(Data records)
··········

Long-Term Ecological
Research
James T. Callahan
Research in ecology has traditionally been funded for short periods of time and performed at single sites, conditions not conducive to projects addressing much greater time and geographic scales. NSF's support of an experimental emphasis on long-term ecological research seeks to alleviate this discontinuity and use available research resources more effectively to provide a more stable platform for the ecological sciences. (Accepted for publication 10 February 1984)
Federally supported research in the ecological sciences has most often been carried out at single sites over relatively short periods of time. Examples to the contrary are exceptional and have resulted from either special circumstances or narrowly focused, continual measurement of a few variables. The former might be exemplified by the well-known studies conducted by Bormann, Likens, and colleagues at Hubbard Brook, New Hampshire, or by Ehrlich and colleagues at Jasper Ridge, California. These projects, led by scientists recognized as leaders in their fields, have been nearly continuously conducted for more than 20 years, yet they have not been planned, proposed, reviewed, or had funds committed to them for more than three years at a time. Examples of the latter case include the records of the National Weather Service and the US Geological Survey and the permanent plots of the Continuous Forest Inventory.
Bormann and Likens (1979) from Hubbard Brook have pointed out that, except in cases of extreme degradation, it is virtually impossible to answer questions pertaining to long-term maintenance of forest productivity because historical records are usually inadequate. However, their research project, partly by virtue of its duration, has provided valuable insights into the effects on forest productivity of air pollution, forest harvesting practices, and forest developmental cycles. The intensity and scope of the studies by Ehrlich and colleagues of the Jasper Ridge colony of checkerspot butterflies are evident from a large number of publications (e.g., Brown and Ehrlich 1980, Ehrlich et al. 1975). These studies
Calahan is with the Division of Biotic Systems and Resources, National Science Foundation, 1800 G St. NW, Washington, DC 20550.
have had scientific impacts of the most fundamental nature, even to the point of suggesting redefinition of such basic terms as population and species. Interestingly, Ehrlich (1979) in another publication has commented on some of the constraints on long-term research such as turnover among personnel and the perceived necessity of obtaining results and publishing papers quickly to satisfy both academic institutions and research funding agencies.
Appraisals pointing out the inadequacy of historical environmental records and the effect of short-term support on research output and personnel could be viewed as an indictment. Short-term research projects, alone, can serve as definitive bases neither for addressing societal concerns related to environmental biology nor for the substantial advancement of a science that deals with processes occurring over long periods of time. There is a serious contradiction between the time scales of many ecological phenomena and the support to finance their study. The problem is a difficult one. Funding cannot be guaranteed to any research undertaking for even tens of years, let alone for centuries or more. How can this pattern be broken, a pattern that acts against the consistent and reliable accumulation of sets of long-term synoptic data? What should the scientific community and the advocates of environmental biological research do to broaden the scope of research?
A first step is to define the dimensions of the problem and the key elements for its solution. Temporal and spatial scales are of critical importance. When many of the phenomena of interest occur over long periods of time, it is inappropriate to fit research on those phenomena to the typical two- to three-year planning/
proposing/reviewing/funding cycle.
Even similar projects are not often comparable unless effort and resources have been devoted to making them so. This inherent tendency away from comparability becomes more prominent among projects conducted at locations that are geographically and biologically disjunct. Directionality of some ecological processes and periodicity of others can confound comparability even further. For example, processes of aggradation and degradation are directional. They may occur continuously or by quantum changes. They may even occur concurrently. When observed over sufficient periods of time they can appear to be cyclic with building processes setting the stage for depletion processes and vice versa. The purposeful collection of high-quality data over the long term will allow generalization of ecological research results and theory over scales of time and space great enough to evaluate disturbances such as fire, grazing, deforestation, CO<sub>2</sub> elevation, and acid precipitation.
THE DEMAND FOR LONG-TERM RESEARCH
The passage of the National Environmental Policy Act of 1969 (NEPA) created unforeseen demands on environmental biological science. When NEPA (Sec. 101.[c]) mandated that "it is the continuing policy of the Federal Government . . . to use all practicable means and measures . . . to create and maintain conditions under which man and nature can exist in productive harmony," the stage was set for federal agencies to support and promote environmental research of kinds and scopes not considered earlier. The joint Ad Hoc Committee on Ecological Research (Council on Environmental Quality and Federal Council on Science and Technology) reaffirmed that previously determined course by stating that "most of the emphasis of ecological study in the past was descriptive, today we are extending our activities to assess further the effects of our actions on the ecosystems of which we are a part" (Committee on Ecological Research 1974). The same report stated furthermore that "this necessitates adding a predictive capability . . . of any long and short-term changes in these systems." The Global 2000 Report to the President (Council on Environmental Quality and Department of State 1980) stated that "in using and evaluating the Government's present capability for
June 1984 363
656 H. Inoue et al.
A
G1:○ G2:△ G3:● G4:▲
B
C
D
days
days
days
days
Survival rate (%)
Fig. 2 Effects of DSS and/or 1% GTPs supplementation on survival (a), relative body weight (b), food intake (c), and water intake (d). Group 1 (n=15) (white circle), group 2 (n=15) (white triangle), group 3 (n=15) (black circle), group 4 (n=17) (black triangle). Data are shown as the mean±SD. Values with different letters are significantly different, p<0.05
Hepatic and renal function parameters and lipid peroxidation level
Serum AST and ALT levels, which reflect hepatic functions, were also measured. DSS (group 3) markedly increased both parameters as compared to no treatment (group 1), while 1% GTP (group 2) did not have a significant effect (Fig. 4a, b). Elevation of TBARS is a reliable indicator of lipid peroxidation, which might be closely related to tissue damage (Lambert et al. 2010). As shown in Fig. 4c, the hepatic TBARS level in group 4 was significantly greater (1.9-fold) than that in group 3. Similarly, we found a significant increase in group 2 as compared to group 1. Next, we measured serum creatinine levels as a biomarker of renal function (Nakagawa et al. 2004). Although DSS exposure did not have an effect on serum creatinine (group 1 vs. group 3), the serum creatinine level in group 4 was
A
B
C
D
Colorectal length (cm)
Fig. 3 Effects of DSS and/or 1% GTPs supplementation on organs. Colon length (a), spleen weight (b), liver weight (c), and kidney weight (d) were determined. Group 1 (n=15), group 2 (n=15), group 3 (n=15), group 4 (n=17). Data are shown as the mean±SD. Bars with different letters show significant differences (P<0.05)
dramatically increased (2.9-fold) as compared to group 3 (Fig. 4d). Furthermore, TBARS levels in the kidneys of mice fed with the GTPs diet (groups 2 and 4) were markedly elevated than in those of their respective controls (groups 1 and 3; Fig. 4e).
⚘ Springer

··········

* **ASSIGNMENT**
Set down each entry above again exactly as it reads.

* **SOLUTION TO THE PROBLEM**
Long-Term Ecological
Research
James T. Callahan
Research in ecology has traditionally been funded for short periods of time and performed at single sites, conditions not conducive to projects addressing much greater time and geographic scales. NSF's support of an experimental emphasis on long-term ecological research seeks to alleviate this discontinuity and use available research resources more effectively to provide a more stable platform for the ecological sciences. (Accepted for publication 10 February 1984)
Federally supported research in the ecological sciences has most often been carried out at single sites over relatively short periods of time. Examples to the contrary are exceptional and have resulted from either special circumstances or narrowly focused, continual measurement of a few variables. The former might be exemplified by the well-known studies conducted by Bormann, Likens, and colleagues at Hubbard Brook, New Hampshire, or by Ehrlich and colleagues at Jasper Ridge, California. These projects, led by scientists recognized as leaders in their fields, have been nearly continuously conducted for more than 20 years, yet they have not been planned, proposed, reviewed, or had funds committed to them for more than three years at a time. Examples of the latter case include the records of the National Weather Service and the US Geological Survey and the permanent plots of the Continuous Forest Inventory.
Bormann and Likens (1979) from Hubbard Brook have pointed out that, except in cases of extreme degradation, it is virtually impossible to answer questions pertaining to long-term maintenance of forest productivity because historical records are usually inadequate. However, their research project, partly by virtue of its duration, has provided valuable insights into the effects on forest productivity of air pollution, forest harvesting practices, and forest developmental cycles. The intensity and scope of the studies by Ehrlich and colleagues of the Jasper Ridge colony of checkerspot butterflies are evident from a large number of publications (e.g., Brown and Ehrlich 1980, Ehrlich et al. 1975). These studies
Calahan is with the Division of Biotic Systems and Resources, National Science Foundation, 1800 G St. NW, Washington, DC 20550.
have had scientific impacts of the most fundamental nature, even to the point of suggesting redefinition of such basic terms as population and species. Interestingly, Ehrlich (1979) in another publication has commented on some of the constraints on long-term research such as turnover among personnel and the perceived necessity of obtaining results and publishing papers quickly to satisfy both academic institutions and research funding agencies.
Appraisals pointing out the inadequacy of historical environmental records and the effect of short-term support on research output and personnel could be viewed as an indictment. Short-term research projects, alone, can serve as definitive bases neither for addressing societal concerns related to environmental biology nor for the substantial advancement of a science that deals with processes occurring over long periods of time. There is a serious contradiction between the time scales of many ecological phenomena and the support to finance their study. The problem is a difficult one. Funding cannot be guaranteed to any research undertaking for even tens of years, let alone for centuries or more. How can this pattern be broken, a pattern that acts against the consistent and reliable accumulation of sets of long-term synoptic data? What should the scientific community and the advocates of environmental biological research do to broaden the scope of research?
A first step is to define the dimensions of the problem and the key elements for its solution. Temporal and spatial scales are of critical importance. When many of the phenomena of interest occur over long periods of time, it is inappropriate to fit research on those phenomena to the typical two- to three-year planning/
proposing/reviewing/funding cycle.
Even similar projects are not often comparable unless effort and resources have been devoted to making them so. This inherent tendency away from comparability becomes more prominent among projects conducted at locations that are geographically and biologically disjunct. Directionality of some ecological processes and periodicity of others can confound comparability even further. For example, processes of aggradation and degradation are directional. They may occur continuously or by quantum changes. They may even occur concurrently. When observed over sufficient periods of time they can appear to be cyclic with building processes setting the stage for depletion processes and vice versa. The purposeful collection of high-quality data over the long term will allow generalization of ecological research results and theory over scales of time and space great enough to evaluate disturbances such as fire, grazing, deforestation, CO<sub>2</sub> elevation, and acid precipitation.
THE DEMAND FOR LONG-TERM RESEARCH
The passage of the National Environmental Policy Act of 1969 (NEPA) created unforeseen demands on environmental biological science. When NEPA (Sec. 101.[c]) mandated that "it is the continuing policy of the Federal Government . . . to use all practicable means and measures . . . to create and maintain conditions under which man and nature can exist in productive harmony," the stage was set for federal agencies to support and promote environmental research of kinds and scopes not considered earlier. The joint Ad Hoc Committee on Ecological Research (Council on Environmental Quality and Federal Council on Science and Technology) reaffirmed that previously determined course by stating that "most of the emphasis of ecological study in the past was descriptive, today we are extending our activities to assess further the effects of our actions on the ecosystems of which we are a part" (Committee on Ecological Research 1974). The same report stated furthermore that "this necessitates adding a predictive capability . . . of any long and short-term changes in these systems." The Global 2000 Report to the President (Council on Environmental Quality and Department of State 1980) stated that "in using and evaluating the Government's present capability for
June 1984 363
656 H. Inoue et al.
A
G1:○ G2:△ G3:● G4:▲
B
C
D
days
days
days
days
Survival rate (%)
Fig. 2 Effects of DSS and/or 1% GTPs supplementation on survival (a), relative body weight (b), food intake (c), and water intake (d). Group 1 (n=15) (white circle), group 2 (n=15) (white triangle), group 3 (n=15) (black circle), group 4 (n=17) (black triangle). Data are shown as the mean±SD. Values with different letters are significantly different, p<0.05
Hepatic and renal function parameters and lipid peroxidation level
Serum AST and ALT levels, which reflect hepatic functions, were also measured. DSS (group 3) markedly increased both parameters as compared to no treatment (group 1), while 1% GTP (group 2) did not have a significant effect (Fig. 4a, b). Elevation of TBARS is a reliable indicator of lipid peroxidation, which might be closely related to tissue damage (Lambert et al. 2010). As shown in Fig. 4c, the hepatic TBARS level in group 4 was significantly greater (1.9-fold) than that in group 3. Similarly, we found a significant increase in group 2 as compared to group 1. Next, we measured serum creatinine levels as a biomarker of renal function (Nakagawa et al. 2004). Although DSS exposure did not have an effect on serum creatinine (group 1 vs. group 3), the serum creatinine level in group 4 was
A
B
C
D
Colorectal length (cm)
Fig. 3 Effects of DSS and/or 1% GTPs supplementation on organs. Colon length (a), spleen weight (b), liver weight (c), and kidney weight (d) were determined. Group 1 (n=15), group 2 (n=15), group 3 (n=15), group 4 (n=17). Data are shown as the mean±SD. Bars with different letters show significant differences (P<0.05)
dramatically increased (2.9-fold) as compared to group 3 (Fig. 4d). Furthermore, TBARS levels in the kidneys of mice fed with the GTPs diet (groups 2 and 4) were markedly elevated than in those of their respective controls (groups 1 and 3; Fig. 4e).
⚘ Springer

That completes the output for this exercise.